Domain Name Thefts Occurring at This Time
As I write this now, I have been informed of at least20 very Valuable domain names that were stolen from their owners at the last 60 days. As an example, of two cases I personally confirmed, the domain names were stolen from one specific domain nameregistrar, based in the united states. The domain names were transferred to some other domain nameregistrar in China. Both ofthese companies who own the domain names are, in reality, based on the United States. Thus, it’s not plausible that they wouldmove their domain names into some Chinese domain name registrar.
In the case of the domain names, this Exact Same domain namethief kept The domain name ownership documents intact, and they show the formerowners.
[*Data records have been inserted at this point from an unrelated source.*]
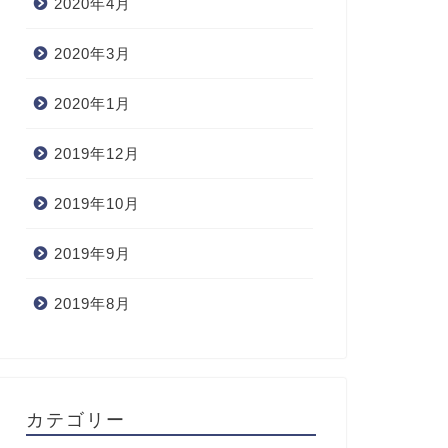
2020年4月
2020年3月
2020年1月
2019年12月
2019年10月
2019年9月
2019年8月
カテゴリー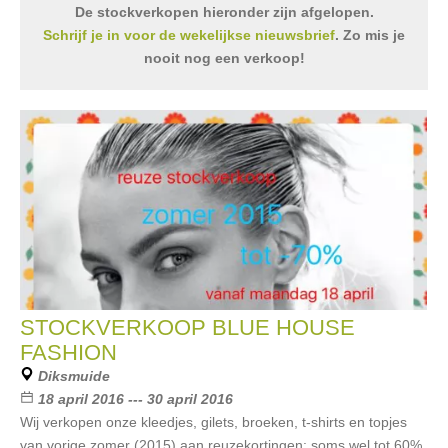
De stockverkopen hieronder zijn afgelopen.
Schrijf je in voor de wekelijkse nieuwsbrief
. Zo mis je
nooit nog een verkoop!
STOCKVERKOOP BLUE HOUSE
FASHION
Diksmuide
18 april 2016 --- 30 april 2016
Wij verkopen onze kleedjes, gilets, broeken, t-shirts en topjes
van vorige zomer (2015) aan reuzekortingen: soms wel tot 60%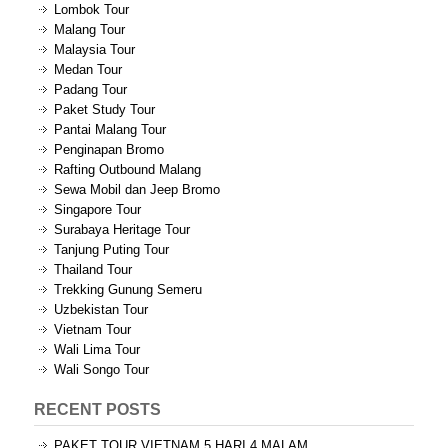
Lombok Tour
Malang Tour
Malaysia Tour
Medan Tour
Padang Tour
Paket Study Tour
Pantai Malang Tour
Penginapan Bromo
Rafting Outbound Malang
Sewa Mobil dan Jeep Bromo
Singapore Tour
Surabaya Heritage Tour
Tanjung Puting Tour
Thailand Tour
Trekking Gunung Semeru
Uzbekistan Tour
Vietnam Tour
Wali Lima Tour
Wali Songo Tour
RECENT POSTS
PAKET TOUR VIETNAM 5 HARI 4 MALAM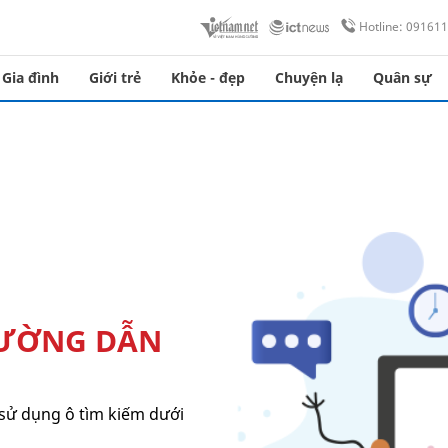
Hotline: 09161
Gia đình
Giới trẻ
Khỏe - đẹp
Chuyện lạ
Quân sự
ĐƯỜNG DẪN
sử dụng ô tìm kiếm dưới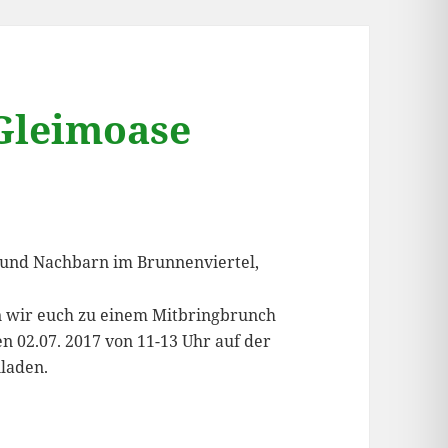
Gleimoase
 und Nachbarn im Brunnenviertel,
 wir euch zu einem Mitbringbrunch
n 02.07. 2017 von 11-13 Uhr auf der
laden.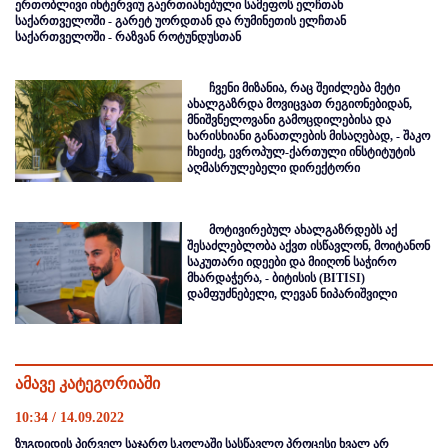
ერთობლივი ინტერვიუ გაერთიანებული სამეფოს ელჩთან
საქართველოში - გარეტ უორდთან და რუმინეთის ელჩთან
საქართველოში - რაზვან როტუნდუსთან
ჩვენი მიზანია, რაც შეიძლება მეტი
ახალგაზრდა მოვიცვათ რეგიონებიდან,
მნიშვნელოვანი გამოცდილებისა და
ხარისხიანი განათლების მისაღებად, - შაკო
ჩხეიძე, ევროპულ-ქართული ინსტიტუტის
აღმასრულებელი დირექტორი
მოტივირებულ ახალგაზრდებს აქ
შესაძლებლობა აქვთ ისწავლონ, მოიტანონ
საკუთარი იდეები და მიიღონ საჭირო
მხარდაჭერა, - ბიტისის (BITISI)
დამფუძნებელი, ლევან ნიპარიშვილი
ამავე კატეგორიაში
10:34 / 14.09.2022
ზუგდიდის პირველ საჯარო სკოლაში სასწავლო პროცესი ხვალ არ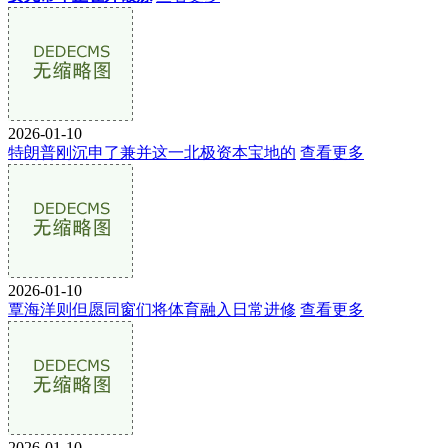
2026-01-10
特朗普刚沉申了兼并这一北极资本宝地的
查看更多
2026-01-10
覃海洋则但愿同窗们将体育融入日常进修
查看更多
2026-01-10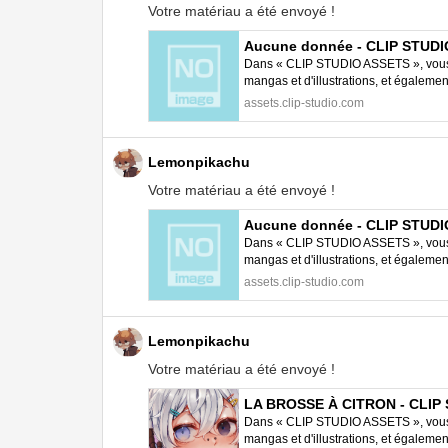
Votre matériau a été envoyé !
Aucune donnée - CLIP STUD
Dans « CLIP STUDIO ASSETS », vous p
mangas et d'illustrations, et égalem
STUDIO PAINT.
assets.clip-studio.com
Lemonpikachu
Votre matériau a été envoyé !
Aucune donnée - CLIP STUD
Dans « CLIP STUDIO ASSETS », vous p
mangas et d'illustrations, et égalem
STUDIO PAINT.
assets.clip-studio.com
Lemonpikachu
Votre matériau a été envoyé !
LA BROSSE À CITRON - CLIP
Dans « CLIP STUDIO ASSETS », vous p
mangas et d'illustrations, et égalem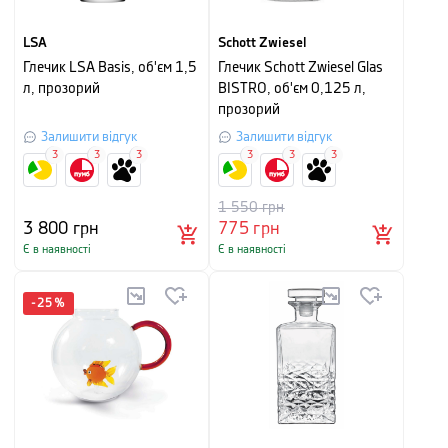
LSA
Schott Zwiesel
Глечик LSA Basis, об'єм 1,5
Глечик Schott Zwiesel Glas
л, прозорий
BISTRO, об'єм 0,125 л,
прозорий
Залишити відгук
Залишити відгук
3
3
3
3
3
3
1 550
грн
3 800
грн
775
грн
Є в наявності
Є в наявності
-
25
%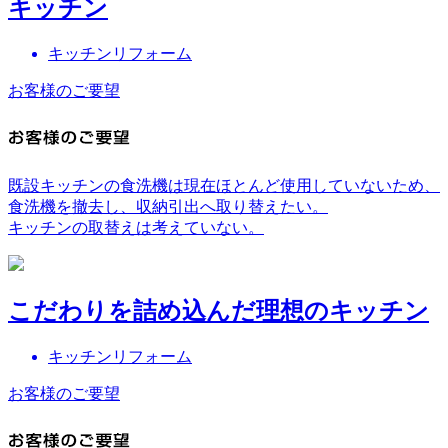
キッチン
キッチンリフォーム
お客様のご要望
既設キッチンの食洗機は現在ほとんど使用していないため、
食洗機を撤去し、収納引出へ取り替えたい。
キッチンの取替えは考えていない。
こだわりを詰め込んだ理想のキッチン
キッチンリフォーム
お客様のご要望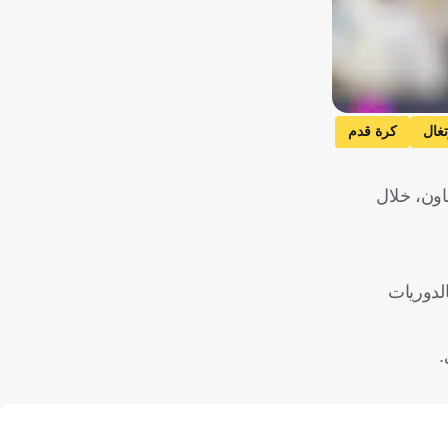
تغال
كرة قدم
اون، خلال
الدوريات
.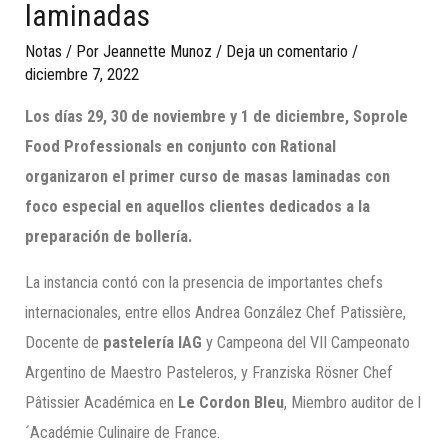
laminadas
Notas
/ Por
Jeannette Munoz
/
Deja un comentario
/
diciembre 7, 2022
Los días 29, 30 de noviembre y 1 de diciembre, Soprole
Food Professionals en conjunto con Rational
organizaron el primer curso de masas laminadas con
foco especial en aquellos clientes dedicados a la
preparación de bollería.
La instancia contó con la presencia de importantes chefs
internacionales, entre ellos Andrea González Chef Patissière,
Docente de
pastelería IAG
y Campeona del VII Campeonato
Argentino de Maestro Pasteleros, y Franziska Rösner Chef
Pâtissier Académica en
Le Cordon Bleu
, Miembro auditor de l
´Académie Culinaire de France.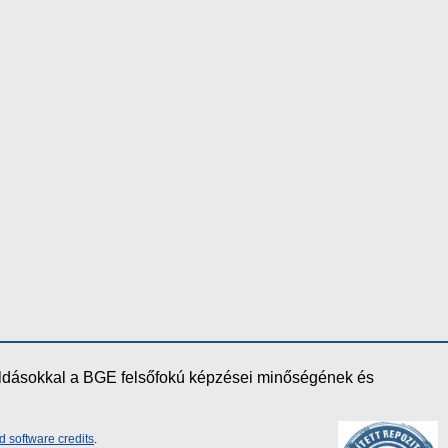
oldásokkal a BGE felsőfokú képzései minőségének és
d software credits
.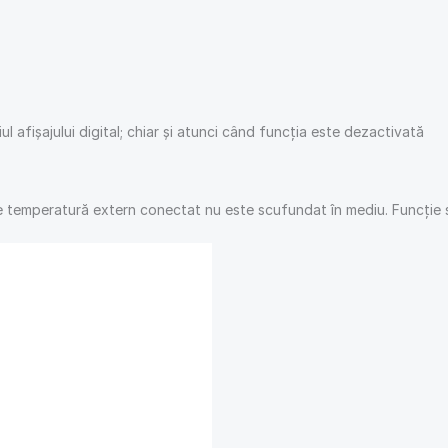
 afișajului digital; chiar și atunci când funcția este dezactivată
temperatură extern conectat nu este scufundat în mediu. Funcție se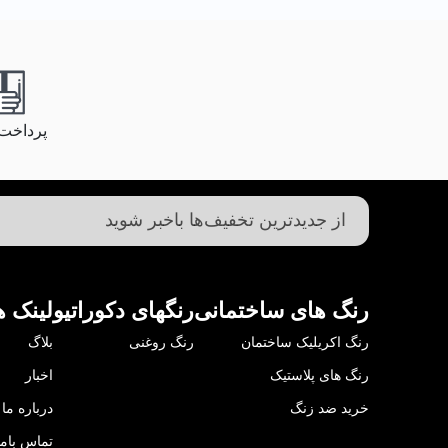
پرداخت
رنگ های ساختمانی
رنگهای دکوراتیو
لینک ه
رنگ اکریلیک ساختمان
رنگ روغنی
بلاگ
رنگ های پلاستیک
اخبار
خرید ضد زنگ
درباره ما
تماس باما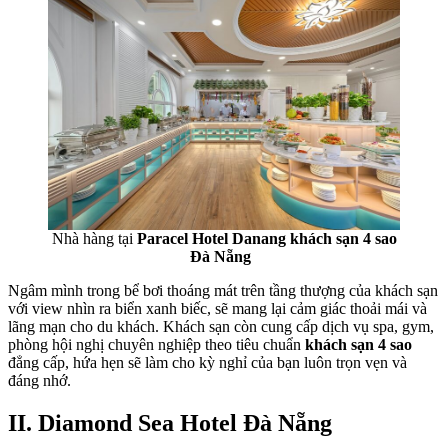
Nhà hàng tại
Paracel Hotel Danang
khách sạn 4 sao
Đà Nẵng
Ngâm mình trong bể bơi thoáng mát trên tầng thượng của khách sạn
với view nhìn ra biển xanh biếc, sẽ mang lại cảm giác thoải mái và
lãng mạn cho du khách. Khách sạn còn cung cấp dịch vụ spa, gym,
phòng hội nghị chuyên nghiệp theo tiêu chuẩn
khách sạn 4 sao
đẳng cấp, hứa hẹn sẽ làm cho kỳ nghỉ của bạn luôn trọn vẹn và
đáng nhớ.
II. Diamond Sea Hotel Đà Nẵng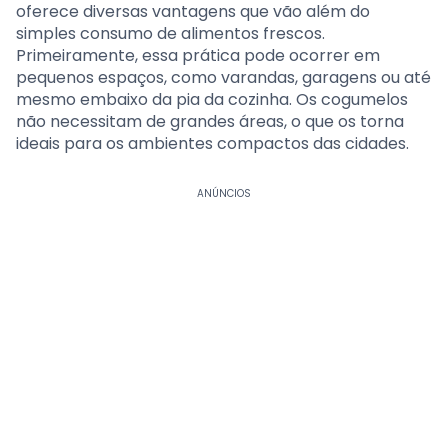
oferece diversas vantagens que vão além do
simples consumo de alimentos frescos.
Primeiramente, essa prática pode ocorrer em
pequenos espaços, como varandas, garagens ou até
mesmo embaixo da pia da cozinha. Os cogumelos
não necessitam de grandes áreas, o que os torna
ideais para os ambientes compactos das cidades.
ANÚNCIOS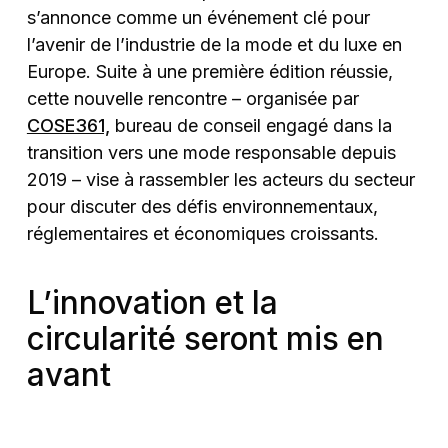
s’annonce comme un événement clé pour
l’avenir de l’industrie de la mode et du luxe en
Europe. Suite à une première édition réussie,
cette nouvelle rencontre – organisée par
COSE361,
bureau de conseil engagé dans la
transition vers une mode responsable depuis
2019 – vise à rassembler les acteurs du secteur
pour discuter des défis environnementaux,
réglementaires et économiques croissants.
L’innovation et la
circularité seront mis en
avant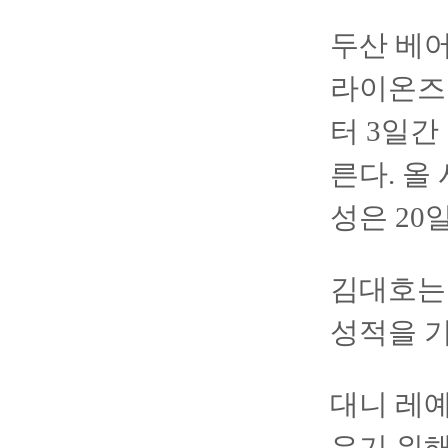
두산 베어
라이온즈가
터 3일간
른다. 올
성은 20
김대호는 
성적을 
대니 레예
우기 위해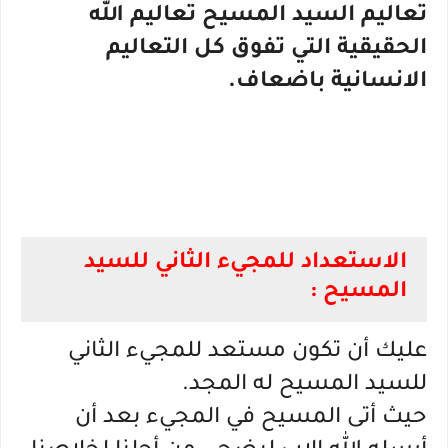
تعاليم السيد المسيح تعاليم الله
الحقيقية التي تفوق كل التعاليم
الانسانية باضعاف.
الاستعداد للمجيء الثاني للسيد
المسيح :
عليك أن تكون مستعد للمجيء الثاني
للسيد المسيح له المجد.
حيث أتى المسيح في المجيء بعد أن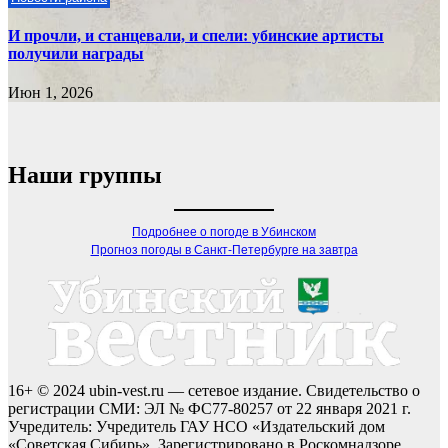
И прочли, и станцевали, и спели: убинские артисты
получили награды
Июн 1, 2026
Наши группы
Подробнее о погоде в Убинском
Прогноз погоды в Санкт-Петербурге на завтра
16+ © 2024 ubin-vest.ru — сетевое издание. Свидетельство о
регистрации СМИ: ЭЛ № ФС77-80257 от 22 января 2021 г.
Учредитель: Учредитель ГАУ НСО «Издательский дом
«Советская Сибирь». Зарегистрировано в Роскомнадзоре.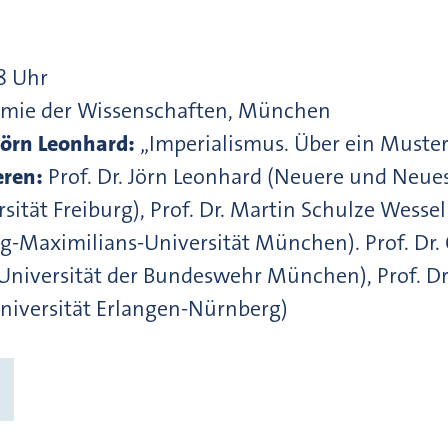
18 Uhr
emie der Wissenschaften, München
 Jörn Leonhard:
„Imperialismus. Über ein Muster
eren:
Prof. Dr. Jörn Leonhard (Neuere und Neue
sität Freiburg), Prof. Dr. Martin Schulze Wesse
-Maximilians-Universität München). Prof. Dr. 
 Universität der Bundeswehr München), Prof. Dr.
Universität Erlangen-Nürnberg)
However, in 1 case, part of the domain namecontact record was altered, along with the prior owner’s address is present, but the last partof the address is recorded as a Province in China, and not Florida, wherethe firm whose domain name was stolen is situated.
What tipped us off into these stolen domain is the factthat both Domains were listed available on a favorite domain name market. But, these are domain names where the general consensus of the value would be over $100,000 each, and were recorded for 1/10th of their value. Remember the 1 year old $150,000 Porsche listed available on Craigslist for $15,000? It is too good to be true, and probably it’sstolen. The same is true for all these domain names that are supposedly stolen. The purchase price gives them away, and, in this scenario, the possession records (the WHOIS documents) also show evidence of the theft.
Digital resources, and make sure they are with a domain nameregistrar That’s evolved and adapted with the times. A few minutes spent Sensibly, securing your digital assets, is critical in times such as these. It can be the difference between your precious digital assets and web Properties being guarded, or potentially subjected to theft and risk.